Film fanatic who can't stop writing about/talking about/ and even make films. Follow me on Twitter: @JustinQuizon and on Tumblr:


One of the complaints I keep hearing about concerning modern movies is that “there are no new ideas!”

Valid point, but I don’t think we as story consumers always need original ideas.

What we need is a story told well. Now, you can do ORIGINAL ways to tell a story, but the inherit plot of the film doesn’t need to be original.

The Spectacular Now is a great example of that. It’s a story that feels familiar (teenage love and growing up), but the delivery of it is done so well.  The way they’ve worked on the characters is actually original compared to other films in this genre.

We start the film off with Sutter Keely (played by Miles Teller). Sutter is the guy in high school who can charm his way out of anything. He feels  invincible, and thinks he’s got everything he needs: A job, good friends, and the perfect girlfriend, Cassidy (played by Brie Larson). Life is great for Sutter until the day he got dumped by Cassidy. Feeling lost, but not willing to let the party stop, he goes on a drinking binge and loses himself in the fun. Cut to Sutter passed out on a random lawn being awaken by a girl. He’s not sure how he got there, but he soon realizes that the girl who woke him up is a fellow classmate named Aimee Finecky (played by Shailene Woodley).  From this encounter starts the very complicated, but very real romance that Sutter and Aimee will have.

The film hinges on the wonderful character work of screenwriters Scott Neustader & Michael H. Weber. The duo previously wrote the hit (500) Days of Summer, and while I do like that film, I honestly felt that The Spectacular Now is a far better piece of writing than (500) Days of Summer. (500) Days of Summer sometimes felt it was trying to hard too be clever in the writing, with the timeline jumps and on the nose symbolism.  The Spectacular Now just feels more honest. This film focuses on just the emotions of the characters, and letting us get to know them.

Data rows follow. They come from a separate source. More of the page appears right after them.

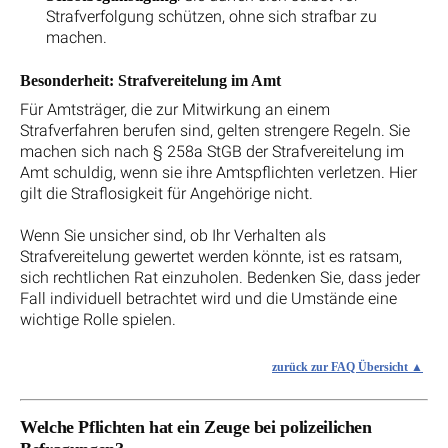
Strafverfolgung schützen, ohne sich strafbar zu
machen.
Besonderheit: Strafvereitelung im Amt
Für Amtsträger, die zur Mitwirkung an einem
Strafverfahren berufen sind, gelten strengere Regeln. Sie
machen sich nach § 258a StGB der Strafvereitelung im
Amt schuldig, wenn sie ihre Amtspflichten verletzen. Hier
gilt die Straflosigkeit für Angehörige nicht.
Wenn Sie unsicher sind, ob Ihr Verhalten als
Strafvereitelung gewertet werden könnte, ist es ratsam,
sich rechtlichen Rat einzuholen. Bedenken Sie, dass jeder
Fall individuell betrachtet wird und die Umstände eine
wichtige Rolle spielen.
zurück zur FAQ Übersicht
Welche Pflichten hat ein Zeuge bei polizeilichen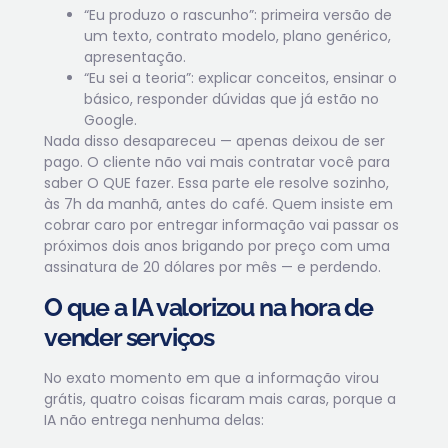
“Eu produzo o rascunho”: primeira versão de
um texto, contrato modelo, plano genérico,
apresentação.
“Eu sei a teoria”: explicar conceitos, ensinar o
básico, responder dúvidas que já estão no
Google.
Nada disso desapareceu — apenas deixou de ser
pago. O cliente não vai mais contratar você para
saber O QUE fazer. Essa parte ele resolve sozinho,
às 7h da manhã, antes do café. Quem insiste em
cobrar caro por entregar informação vai passar os
próximos dois anos brigando por preço com uma
assinatura de 20 dólares por mês — e perdendo.
O que a IA valorizou na hora de
vender serviços
No exato momento em que a informação virou
grátis, quatro coisas ficaram mais caras, porque a
IA não entrega nenhuma delas: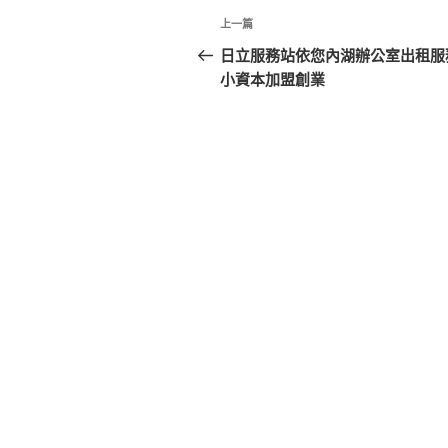
文
上
上一篇
章
一
日立服務站依您內湖辦公室出租服
篇
小資本加盟創業
導
文
覽
章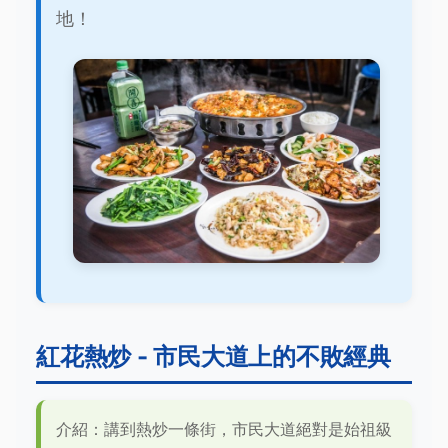
地！
紅花熱炒 - 市民大道上的不敗經典
介紹：講到熱炒一條街，市民大道絕對是始祖級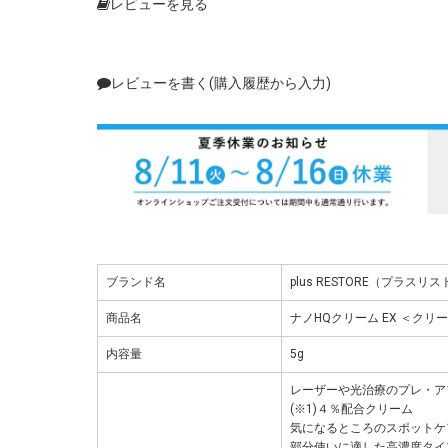
レビューを見る
レビューを書く(購入履歴から入力)
ブランド名
plus RESTORE（プラスリ
商品名
ナノHQクリーム EX ＜クリ
内容量
5g
レーザーや光治療のプレ・ア
(※1)４％配合クリーム
気になるところのスポットケ
部分使いに適した高濃度タイプ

On the surface, Sutter is almost like a grounded Ferris Bueller, but his complicated relationship of with his mother (wonderfully played by Jennifer Jason Leigh) really adds realistic nuances to the character. One of the reasons he’s fighting with his mother is that he wants to know more about his father, information which she is withholding from him. His struggles with her about this subject really seem to drive Sutter’s destructive tendencies. Miles Teller is just sensational as Sutter. It’s a hard role on paper. Sutter has to be charming and very likable, but also reckless and a drunk. Teller balances all that out and plays Sutter so perfectly. It’s a real star making part and I can’t wait for other people to use him because Teller has a such a unique presence in this film.

While I’m impressed with the character of Sutter, I feel the truly unique character is Aimee. What I love most about Aimee is that she feels like someone I’ve meet before. She’s not really a wallflower, but she’s certainly doesn’t possess the magnetic charm of Sutter or even Cassidy, but Aimee is fully formed. She’s unsure of herself both in personality and in her looks, but she isn’t socially awkward or an outcast. She likes to keep to herself  but she’s opened to new experiences. This is the first thing I’ve seen Shailene Woodley in and she is fantastic. Woodley somehow inhabits this girl that feels natural and real.  It’s amazing subtle work, and you can’t help but fall for Aimee thanks to the wonderful and engaging performance that Woodley gives.

Seeing these two interact is a real joy for this film. You can see how well they each complement each other, and how one makes the other one better. The chemistry between Woodley and Teller is excellent, and really convinces you of the romance.

The rest of the cast and characters are great. Mary Elizabeth Winstead is remarkable as Sutter’s older sister, Brie Larson is terrific playing Sutter’s ex Cassidy (and thankfully she is written to be a fully realized character too). Bob Odenkirk makes a short but surprising appearance as Sutter’s boss, and Kyle Chandler makes a strong  turn as Sutter’s father.

The direction by James Ponsoldt is quiet but brilliant, as he knew how to delicately get the right performance from every actor, yet managed to keep the energy and the pace of the film. Ponsoldt’s visuals are helped by the cinematography from Jess Hall, which is gorgeous.

A few people have said that The Spectacular Now is the heir apparent to John Hughes, but I feel that’s not accurate. To me, this film is closest to Cameron Crowe’s Say Anything another film about a unique teen romance with fully realized characters. The Spectacular Now is wonderful work from everyone involved, and it’s worthwhile watch, just to see the performances of Woodley and Teller.